Look through the entries below, please, and copy every line with the word "Wellnessurlaub".

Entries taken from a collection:
= = = = = = =

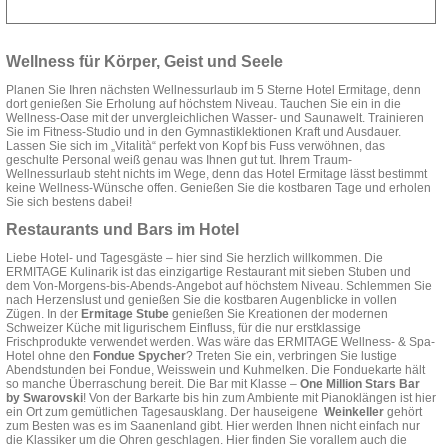
Wellness für Körper, Geist und Seele
Planen Sie Ihren nächsten Wellnessurlaub im 5 Sterne Hotel Ermitage, denn
dort genießen Sie Erholung auf höchstem Niveau. Tauchen Sie ein in die
Wellness-Oase mit der unvergleichlichen Wasser- und Saunawelt. Trainieren
Sie im Fitness-Studio und in den Gymnastiklektionen Kraft und Ausdauer.
Lassen Sie sich im „Vitalità“ perfekt von Kopf bis Fuss verwöhnen, das
geschulte Personal weiß genau was Ihnen gut tut. Ihrem Traum-
Wellnessurlaub steht nichts im Wege, denn das Hotel Ermitage lässt bestimmt
keine Wellness-Wünsche offen. Genießen Sie die kostbaren Tage und erholen
Sie sich bestens dabei!
Restaurants und Bars im Hotel
Liebe Hotel- und Tagesgäste – hier sind Sie herzlich willkommen. Die
ERMITAGE Kulinarik ist das einzigartige Restaurant mit sieben Stuben und
dem Von-Morgens-bis-Abends-Angebot auf höchstem Niveau. Schlemmen Sie
nach Herzenslust und genießen Sie die kostbaren Augenblicke in vollen
Zügen. In der
Ermitage Stube
genießen Sie Kreationen der modernen
Schweizer Küche mit ligurischem Einfluss, für die nur erstklassige
Frischprodukte verwendet werden. Was wäre das ERMITAGE Wellness- & Spa-
Hotel ohne den
Fondue Spycher
? Treten Sie ein, verbringen Sie lustige
Abendstunden bei Fondue, Weisswein und Kuhmelken. Die Fonduekarte hält
so manche Überraschung bereit. Die Bar mit Klasse –
One Million Stars Bar
by Swarovski
! Von der Barkarte bis hin zum Ambiente mit Pianoklängen ist hier
ein Ort zum gemütlichen Tagesausklang. Der hauseigene
Weinkeller
gehört
zum Besten was es im Saanenland gibt. Hier werden Ihnen nicht einfach nur
die Klassiker um die Ohren geschlagen. Hier finden Sie vorallem auch die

= = = = = = =

REPLY TO THE TASK:
Planen Sie Ihren nächsten Wellnessurlaub im 5 Sterne Hotel Ermitage, denn
Wellnessurlaub steht nichts im Wege, denn das Hotel Ermitage lässt bestimmt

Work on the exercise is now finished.